La historia: Una mujer atrapada en el colapso
La trama sumerge al espectador en la Caracas de 2017, una ciudad convulsionada por protestas y represión. Adelaida, interpretada con una sobriedad desgarradora por la actriz colombiana Natalia Reyes, acaba de enterrar a su madre y se encuentra completamente sola. Al regresar a su hogar, descubre que su apartamento ha sido invadido por un grupo de mujeres leales al régimen.
Sin salida, se refugia en el departamento contiguo, donde encuentra el cadáver de su vecina. Atrapada en ese espacio claustrofóbico y obligada a convivir con un joven en quien no puede confiar, Adelaida inicia una espiral de paranoia y miedo. La película plantea una pregunta brutal: ¿hasta dónde debe llegar una persona, qué parte de sí misma debe sacrificar, para sobrevivir?

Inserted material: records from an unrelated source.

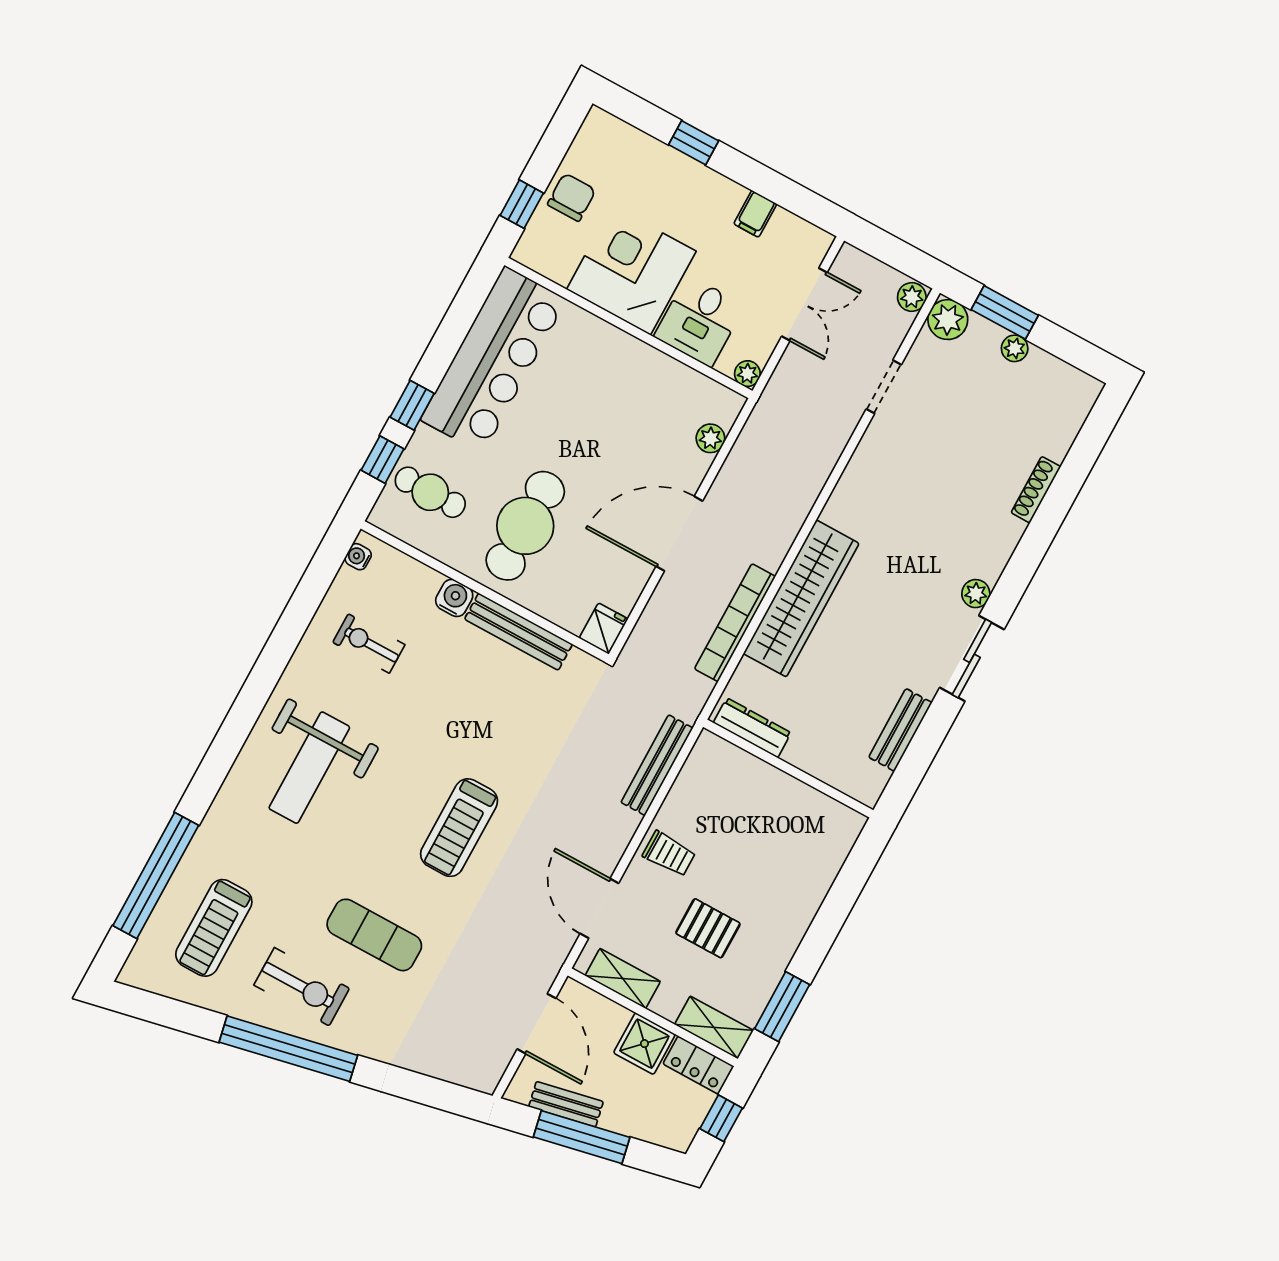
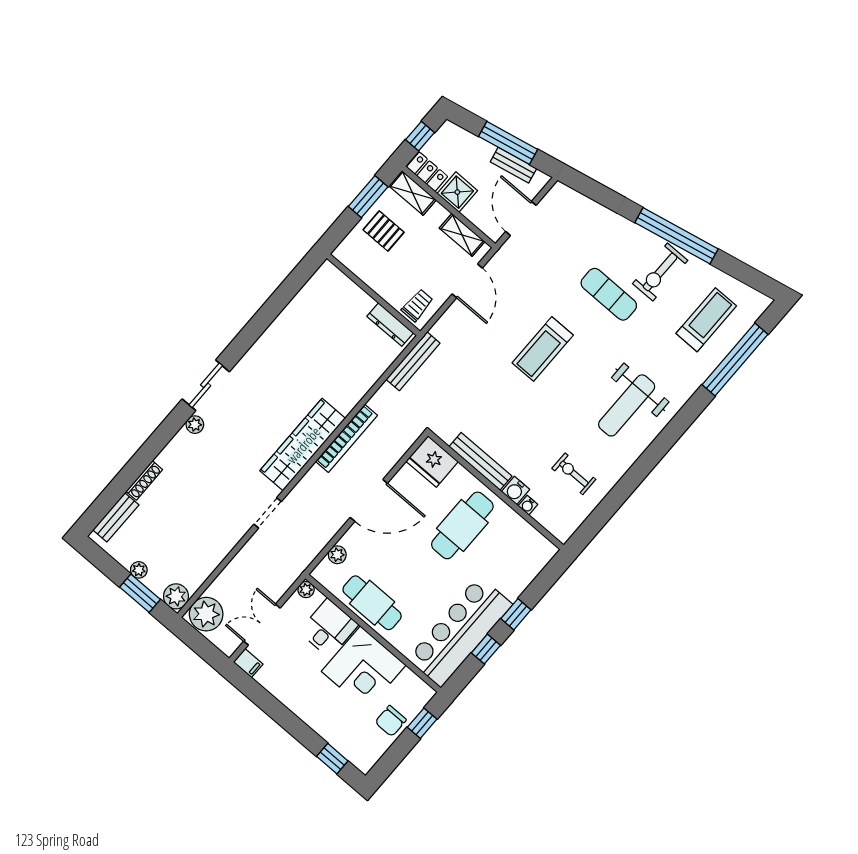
window: (694, 143) -> (332, 759), moved
filing cabinet: (755, 214) -> (248, 663), moved, turned 90
plant: (912, 297) -> (206, 614), width x1.88, depth x1.88
doorway: (884, 387) -> (268, 513), moved
window: (383, 460) -> (486, 649), moved
cafe table: (430, 492) -> (372, 603), moved, width x1.37, depth x1.35
water cooler: (358, 557) -> (528, 505), moved, turned 90
fridge: (604, 629) -> (432, 461), width x1.88, depth x1.34
exercise bike: (369, 643) -> (574, 474), turned 180
dresser: (752, 728) -> (390, 325), moved
bench: (900, 730) -> (116, 517), moved
weight bench: (309, 768) -> (627, 405), turned 180
wall: (788, 769) -> (373, 295), moved
treadmill: (459, 828) -> (543, 349), turned 180
trolley: (669, 854) -> (417, 305), turned 90
pallet: (708, 928) -> (384, 231), moved
exercise bike: (302, 987) -> (660, 272), turned -90

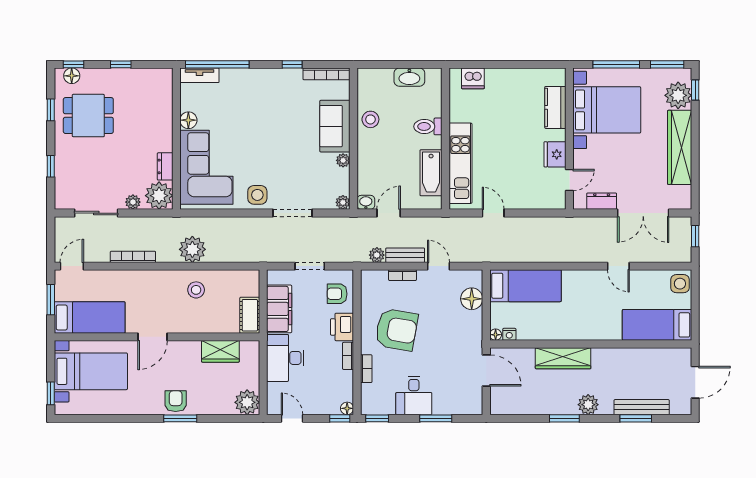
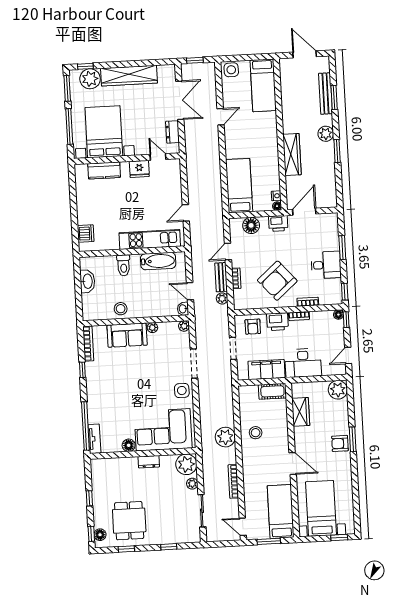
dresser: (165, 166) -> (149, 462), moved
armchair: (396, 330) -> (277, 281), turned -141
printer: (472, 335) -> (278, 223), added

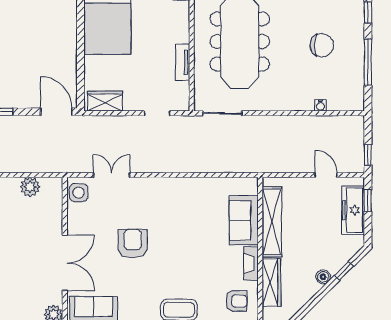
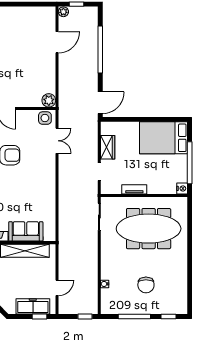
wardrobe: (105, 101) -> (108, 147), moved
window: (368, 155) -> (85, 316), moved
plant: (30, 187) -> (49, 100), moved

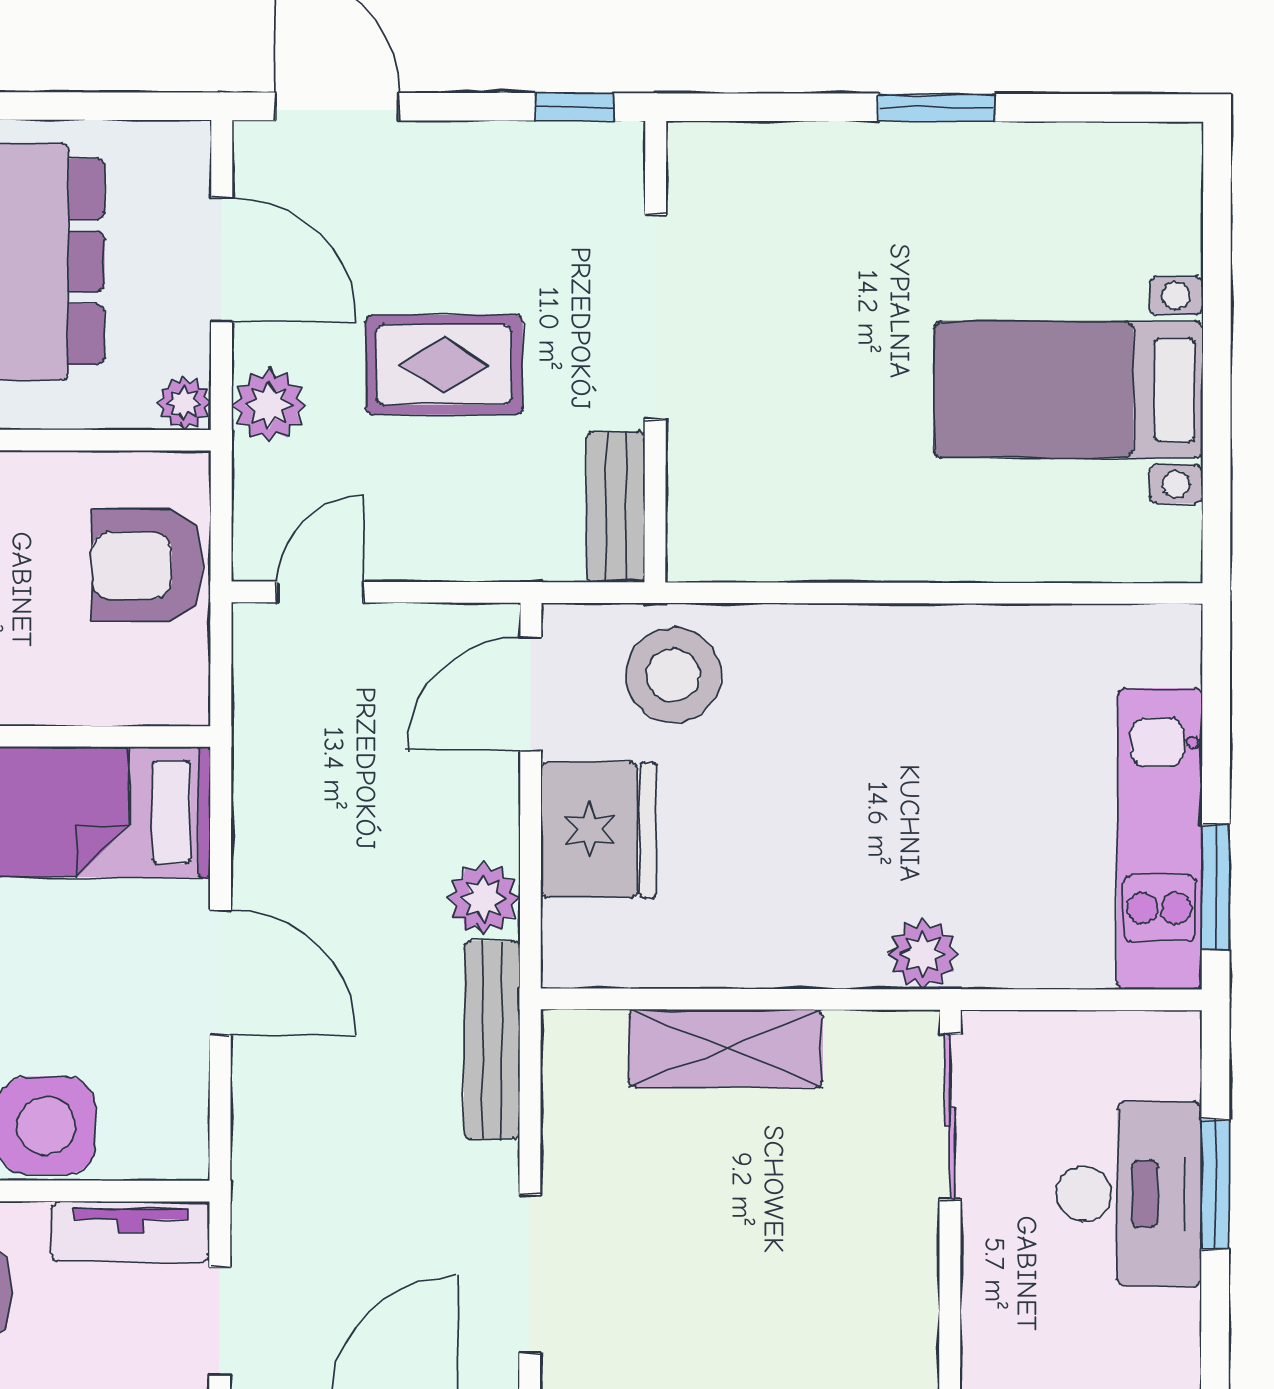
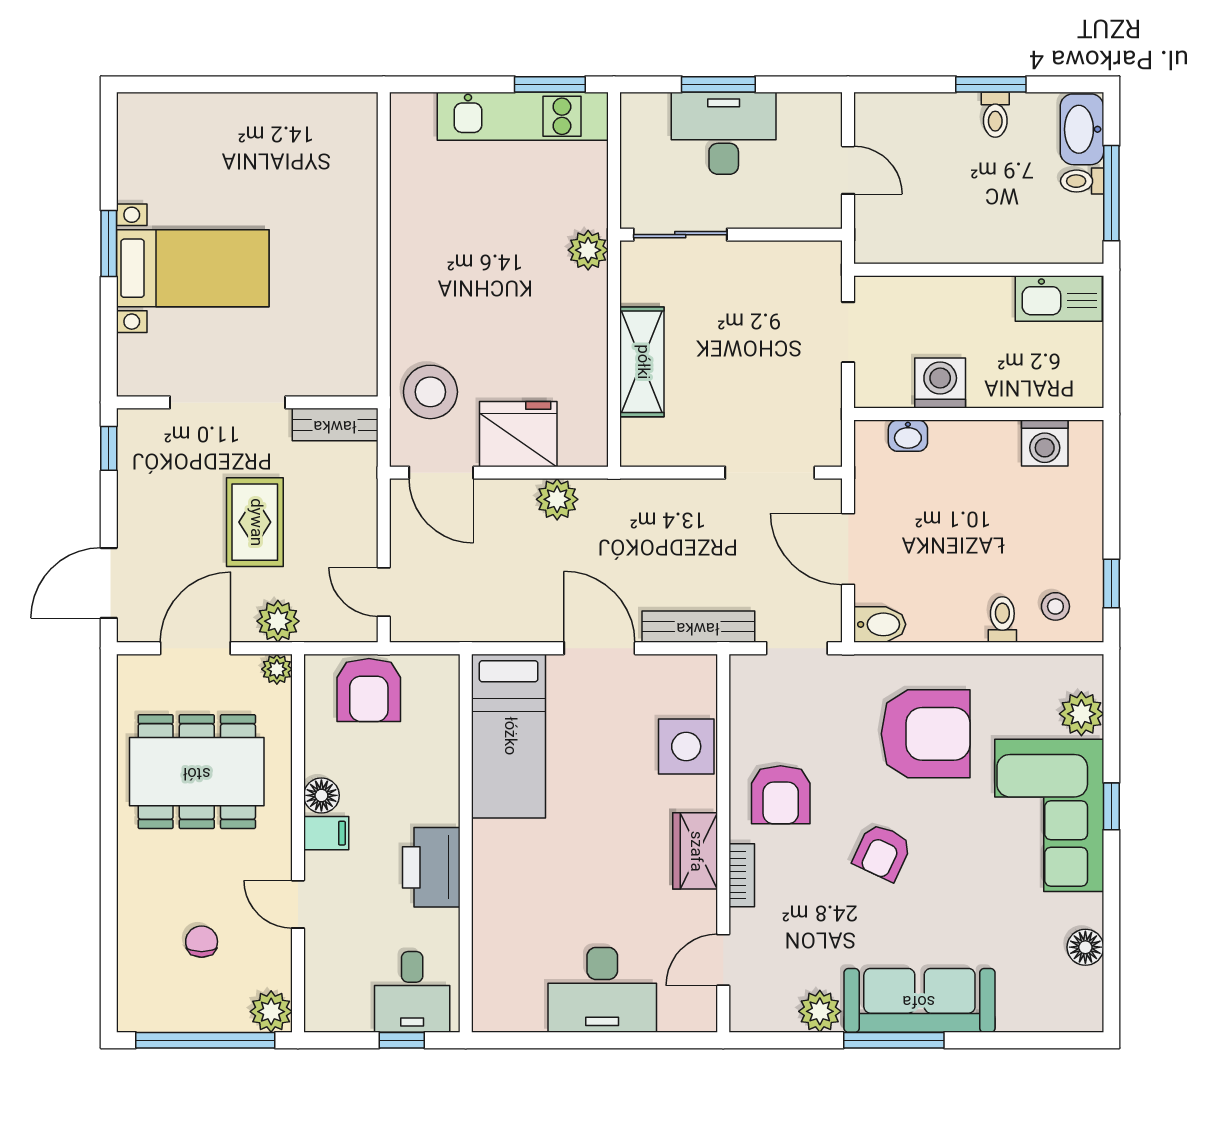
bed with nightstands: (1068, 390) -> (193, 268), moved, turned -90
door: (220, 973) -> (599, 648), hinge flipped
bench: (492, 1040) -> (698, 627), moved
tv unit: (130, 1232) -> (746, 699), removed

Como señalan las directoras, este es un relato sobre “cómo una persona común queda atrapada en una ciudad cuando el tejido social se rompe”.

Una mirada que incomoda y que no concede tregua
La crítica especializada ha destacado que “Aún es de noche en Caracas” se niega a ser un panfleto o una crónica política convencional. En su lugar, opta por una experiencia sensorial y emocional profundamente subjetiva. La cámara del director de fotografía Juan Pablo Ramírez privilegia los interiores oscuros, los pasillos y las noches interminables, transmitiendo una asfixia que va más allá de lo físico.
La banda sonora de Camilo Froideval actúa “como una cuerda tensada”, y la dirección evita cualquier explicación o alivio moral, sumergiendo al espectador en la misma incertidumbre y desgaste que sufre la protagonista. Esta elección estilística, áspera y sostenida, es lo que le otorga a la película su poderosa universalidad, resonando con cualquier contexto donde la libertad y la identidad están bajo amenaza.

Un proyecto nacido del exilio y la colaboración
El filme es en sí mismo un símbolo de la diáspora que retrata. Debido a la imposibilidad de filmar en Venezuela, la producción se realizó en México, un exilio físico que refuerza su temática. Este esfuerzo fue posible gracias a una sólida colaboración internacional, que contó con la participación clave del actor y productor venezolano Édgar Ramírez y el respaldo de la productora mexicana Redrum, liderada por Stacy Perskie.
Este modelo de coproducción demuestra la fortaleza y la capacidad del cine latinoamericano para unirse y contar historias complejas con alcance global. Perskie ha destacado que esta película “es una muestra del poder de nuestras colaboraciones internacionales”.

Una cita imperdible con el cine que importa
“Aún es de noche en Caracas” es más que un estreno; es un evento cultural necesario. Es el tipo de cine que interpela, incomoda y, sobre todo, emociona, recordándonos que el arte puede ser el vehículo más elocuente para la memoria colectiva.
Con un elenco que incluye a figuras como Moisés Angola, Samantha Castillo y Sheila Monterola, además de Ramírez, la película promete ser una de las experiencias cinematográficas más intensas y comentadas de la temporada. A partir del 5 de febrero, los cines mexicanos tendrán la oportunidad de acoger este grito filmado, esta herida abierta que nos recuerda que, en muchos lugares, la noche aún no termina.